Sancho dijo que entrasen ellos, que él
esperaría allí fuera, y que después les diría la causa porque no entraba ni le
convenía entrar en ella; mas que les rogaba que le sacasen allí algo de comer,
que fuese cosa caliente, y ansimismo cebada para Rocinante. Ellos se entraron y
le dejaron, y de allí a poco el barbero le sacó de comer. Después, habiendo
bien pensado entre los dos el modo que tendrían para conseguir lo que deseaban,
vino el cura en un pensamiento muy acomodado al gusto de don Quijote, y para lo
que ellos querían; y fue que dijo al barbero que lo que habían pensado era que
él se vestiría en hábito de doncella andante, y que él procurase ponerse lo
mejor que pudiese como escudero, y que así irían adonde don Quijote estaba,
fingiendo ser ella doncella afligida y menesterosa, y le pediría un don, el
cual él no podría dejársele de otorgar, como valeroso caballero andante.

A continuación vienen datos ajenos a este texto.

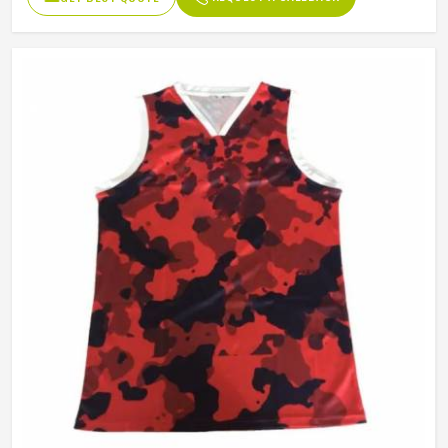
Fabric Weight
150-220gsm
Digital Sublimation Transfer
Technology
Printing, Never Fading
Gender
Unisex
Wash Care
Machine Wash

Y que
el don que le pensaba pedir era que se viniese con ella donde ella le llevase,
a desfacelle un agravio que un mal caballero le tenía fecho; y que le suplicaba
ansimesmo que no la mandase quitar su antifaz, ni la demandase cosa de su
facienda, fasta que la hubiese fecho derecho de aquel mal caballero, y que
creyese, sin duda, que don Quijote vendría en todo cuanto le pidiese por este
término, y que desta manera le sacarían de allí, y le llevarían a su lugar,
donde procurarían ver si tenía algún remedio su extraña locura.